Tear it down, build it up: Costello keeps it moving

Tear it down, build it up: Costello keeps it moving
Nick Marino - Staff
Tuesday, March 8, 2005


Elvis Costello at the Tabernacle Sunday

Elvis Costello has recorded some wonderful songs in the last few decades, but his material (like anyone else's) could easily stagnate if he let it.

Fortunately, he won't let it. This student of rock history has found ways to stave off boredom --- both the audience's and his own. Like Bob Dylan, he's willing to rearrange his melodies, and he has a huge catalog from which to draw. Songs sometimes dissolve or segue into one-another, and they keep on coming as if shot from a gun.

At a Costello show, you're going to get a smattering of chunky and verbose favorites, some interesting obscurities and a batch of new material that holds up surprisingly well against chestnuts like "Alison" and "Uncomplicated."

His shows can be long, but when your eyelids start to droop, he wakes you up with something unexpected --- a guitar freakout or an intimate ballad or a searing rendition of something more than 20 years old, like "Pump It Up."

The 50-year-old singer-songwriter played for 150 minutes with his band the Imposters Sunday night at the sold-out Tabernacle, and the quartet managed to keep things interesting even as the set pushed toward (and past) the 30-song mark in a single marathon set.

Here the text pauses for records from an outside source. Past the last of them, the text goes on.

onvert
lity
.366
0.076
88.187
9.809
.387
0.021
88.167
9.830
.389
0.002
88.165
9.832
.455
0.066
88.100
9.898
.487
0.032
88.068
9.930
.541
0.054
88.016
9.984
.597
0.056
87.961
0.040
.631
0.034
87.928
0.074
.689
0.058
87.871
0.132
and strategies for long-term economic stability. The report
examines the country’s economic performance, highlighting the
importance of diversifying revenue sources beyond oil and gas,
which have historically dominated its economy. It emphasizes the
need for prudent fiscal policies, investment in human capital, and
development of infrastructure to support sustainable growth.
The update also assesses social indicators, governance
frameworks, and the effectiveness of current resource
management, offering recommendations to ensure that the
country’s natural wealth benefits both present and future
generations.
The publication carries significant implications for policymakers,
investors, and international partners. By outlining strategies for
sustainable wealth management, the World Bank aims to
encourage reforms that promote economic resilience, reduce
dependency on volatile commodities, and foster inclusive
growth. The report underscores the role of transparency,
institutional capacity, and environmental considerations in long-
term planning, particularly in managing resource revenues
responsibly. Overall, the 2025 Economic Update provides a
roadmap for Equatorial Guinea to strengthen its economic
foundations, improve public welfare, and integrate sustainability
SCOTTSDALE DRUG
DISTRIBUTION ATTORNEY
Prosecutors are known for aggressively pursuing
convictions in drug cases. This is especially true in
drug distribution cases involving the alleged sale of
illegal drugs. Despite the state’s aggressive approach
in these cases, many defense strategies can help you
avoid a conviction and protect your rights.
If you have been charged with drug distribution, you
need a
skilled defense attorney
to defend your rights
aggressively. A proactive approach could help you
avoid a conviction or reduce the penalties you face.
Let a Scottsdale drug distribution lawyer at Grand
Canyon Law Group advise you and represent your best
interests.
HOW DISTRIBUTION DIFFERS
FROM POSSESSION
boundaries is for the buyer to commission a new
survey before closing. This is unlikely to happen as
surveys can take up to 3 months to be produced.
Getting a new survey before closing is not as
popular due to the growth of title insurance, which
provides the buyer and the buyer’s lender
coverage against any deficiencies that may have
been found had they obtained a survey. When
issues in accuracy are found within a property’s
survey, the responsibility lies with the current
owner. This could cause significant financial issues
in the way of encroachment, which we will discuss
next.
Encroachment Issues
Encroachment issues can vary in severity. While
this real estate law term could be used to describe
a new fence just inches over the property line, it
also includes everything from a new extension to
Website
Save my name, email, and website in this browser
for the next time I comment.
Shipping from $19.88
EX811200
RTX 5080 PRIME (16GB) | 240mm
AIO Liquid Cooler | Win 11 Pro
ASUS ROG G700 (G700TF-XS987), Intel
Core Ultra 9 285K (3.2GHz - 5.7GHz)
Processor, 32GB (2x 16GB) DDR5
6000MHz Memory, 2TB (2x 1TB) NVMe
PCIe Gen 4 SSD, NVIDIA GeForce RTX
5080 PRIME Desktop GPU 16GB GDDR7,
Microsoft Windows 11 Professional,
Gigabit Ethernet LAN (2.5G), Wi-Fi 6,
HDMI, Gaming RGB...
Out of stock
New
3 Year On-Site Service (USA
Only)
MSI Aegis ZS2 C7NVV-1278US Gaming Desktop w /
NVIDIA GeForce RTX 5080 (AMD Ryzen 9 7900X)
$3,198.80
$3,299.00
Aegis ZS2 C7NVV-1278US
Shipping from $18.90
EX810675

Drummer Pete Thomas, bassist Davey Faragher and longtime keyboardist Steve Nieve left lots of space in the music, which seemed appropriate for the generous sampling of material from Costello's 2004 album, "The Delivery Man," which was recorded in Mississippi and retains the scaled-back energy of early rock 'n' roll.

At its best, the band broke Costello's material down to its raw materials, dismantling the tunes and tinkering with the pieces. Members would hold back or fall out altogether, allowing the others to surge and show off. During one particularly memorable moment, when Costello's guitar conversed with Pete Thomas' drums, the band sounded like the Detroit garage-blues duo the White Stripes.

Other, more conventional highlights included the lesser-known gems "King Horse" and "Suit of Lights," the set-closing "The Scarlet Tide" (sung, in part, unamplified), plus the rocking cover tunes "I Can't Stand Up for Falling Down" and "(What's So Funny 'Bout) Peace, Love and Understanding."